# Text block
==*==

Kwaspd is a kernel daemon responsible for freeing pages in devices. Usually, kwaspd is asleep. If an amount of free memory runs belows a low watermark, kwaspd is woken up and tries to reclaim pages until a high watermark is reached. When kwaspd is not able to free pages in time, the freeing of pages becomes synchronous (also referred to as direct reclaim). At this stage Android devices become sluggish because Android devices have inherited a Linux memory management model suitable for workstation workloads.
Some embodiments are illustrated by way of example and not limitation in the figures of the accompanying drawings.
FIG. 1 is a diagram illustrating a network environment suitable for reclaiming pages using adaptive kswapd tuning, in accordance with example implementations.
FIG. 2 is a block diagram illustrating an example software architecture, which may be used in conjunction with an Android device, in accordance with example implementations.
FIG. 3 is a diagram showing example components within a memory management system at a server, in accordance with example implementations.
FIG. 4 is a flowchart illustrating operations of a method for adaptively tuning kswapd at the Android device, according to some example implementations.
FIG. 5 is a flowchart illustrating operations of a method for adaptively tuning kswapd at the server, according to some example implementations.
FIG. 6 is a block diagram illustrating components of a machine, according to some example implementations, able to read instructions from a machine-storage medium and perform any one or more of the methodologies discussed herein.
The description that follows describes systems, methods, techniques, instruction sequences, and computing machine program products that illustrate example embodiments of the present subject matter. In the following description, for purposes of explanation, numerous specific details are set forth in order to provide an understanding of various embodiments of the present subject matter. It will be evident, however, to those skilled in the art, that embodiments of the present subject matter may be practiced without some or other of these specific details. Examples merely typify possible variations. Unless explicitly stated otherwise, structures (e.g., structural components, such as modules) are optional and may be combined or subdivided, and operations (e.g., in a procedure, algorithm, or other function) may vary in sequence or be combined or subdivided.
Example embodiments are directed to memory management and reclaiming pages using adaptive kswapd tuning. Conventionally, Android devices inherit a Linux memory management model. The Linux memory management model is designed for different workloads (e.g., workstation workloads) then, for example, on an Android smartphone or other Android mobile devices. During system startup of the Android device, a kernal thread kswapd is started. Kswapd is a kernal swap daemon that is responsible for reclaiming pages when memory is running low. Whenever a low watermark (also referred to as “pages_low” or “watermark_low”) gets breached, kswapd is woken up by a physical page allocator. Kswapd attempts to free pages until a high watermark (also referred to as “watermark_high”) is reached. This is done asynchronously. As such, device performance is not affected since new page allocations are also occurring while kswapd is freeing pages.
If page deallocation or reclaiming is not able to free enough pages, then a minimum (min) watermark may also get breached. This means that new page allocations are occurring faster than freeing of pages. Under this extreme memory pressure, one or more other components of the Android device (e.g., a physical page allocator) can synchronously perform the same tasks as kswapd. As a result, the asynchronous process will turn into a synchronous process where new page allocations stop and only freeing of pages occur. This synchronous process is also referred to herein as a “direct reclaim.” At this stage, the Android device becomes sluggish and heats up.

==*==

# Task requirements
In the passage on kswapd, what wakes kswapd up when the low watermark is breached?

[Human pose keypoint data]
==*==

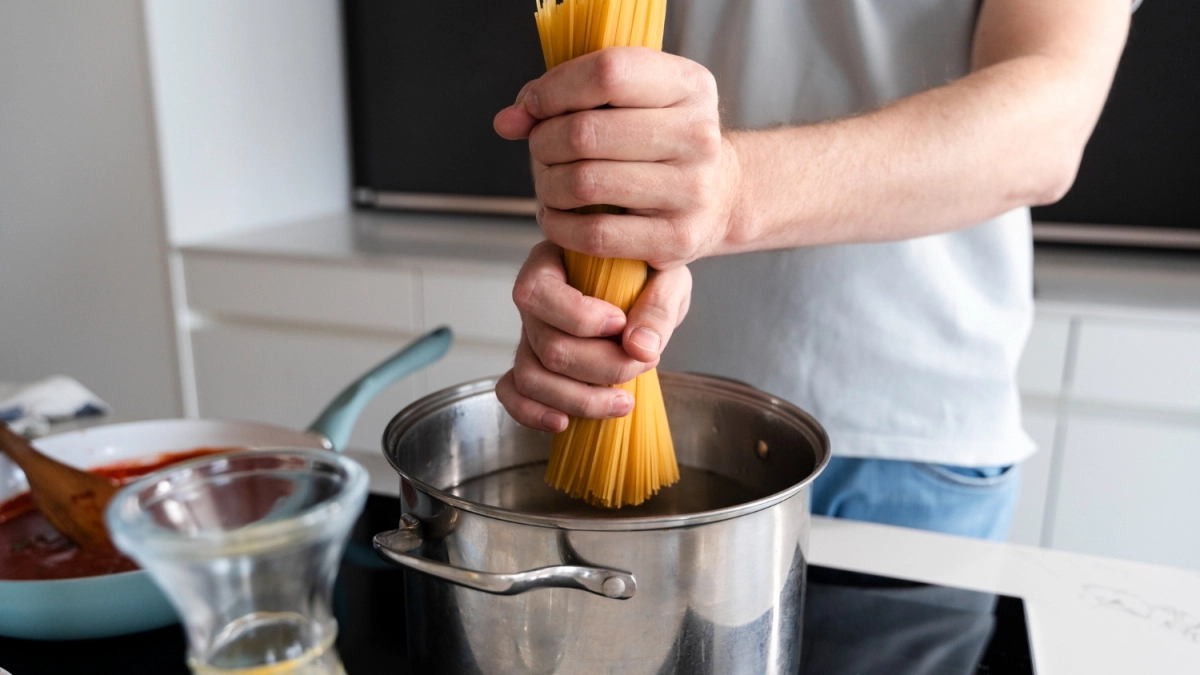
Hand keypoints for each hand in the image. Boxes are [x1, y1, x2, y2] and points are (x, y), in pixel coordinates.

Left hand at [494, 48, 741, 269]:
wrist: (721, 194)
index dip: (555, 89)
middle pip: (586, 132)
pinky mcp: (677, 239)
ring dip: (548, 185)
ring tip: (550, 183)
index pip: (607, 73)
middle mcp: (699, 136)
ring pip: (585, 183)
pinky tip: (557, 216)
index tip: (535, 106)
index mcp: (690, 86)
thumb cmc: (659, 141)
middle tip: (542, 150)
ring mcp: (691, 191)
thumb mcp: (631, 101)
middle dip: (544, 142)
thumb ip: (568, 97)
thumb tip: (509, 120)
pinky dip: (560, 226)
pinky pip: (595, 235)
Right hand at [495, 241, 691, 431]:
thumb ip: (658, 306)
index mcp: (552, 262)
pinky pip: (514, 393)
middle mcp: (535, 301)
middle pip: (546, 345)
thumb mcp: (667, 276)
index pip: (539, 291)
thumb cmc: (651, 274)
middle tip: (642, 363)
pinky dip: (533, 413)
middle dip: (599, 366)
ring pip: (531, 376)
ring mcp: (530, 335)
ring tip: (623, 402)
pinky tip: (564, 422)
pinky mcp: (533, 365)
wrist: (649, 290)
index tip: (621, 322)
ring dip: (579, 399)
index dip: (579, 316)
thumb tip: (640, 347)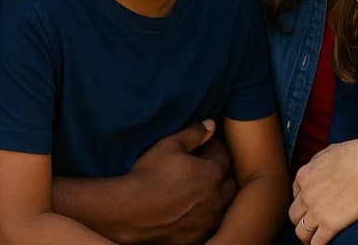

==*==

# Task result
A physical page allocator.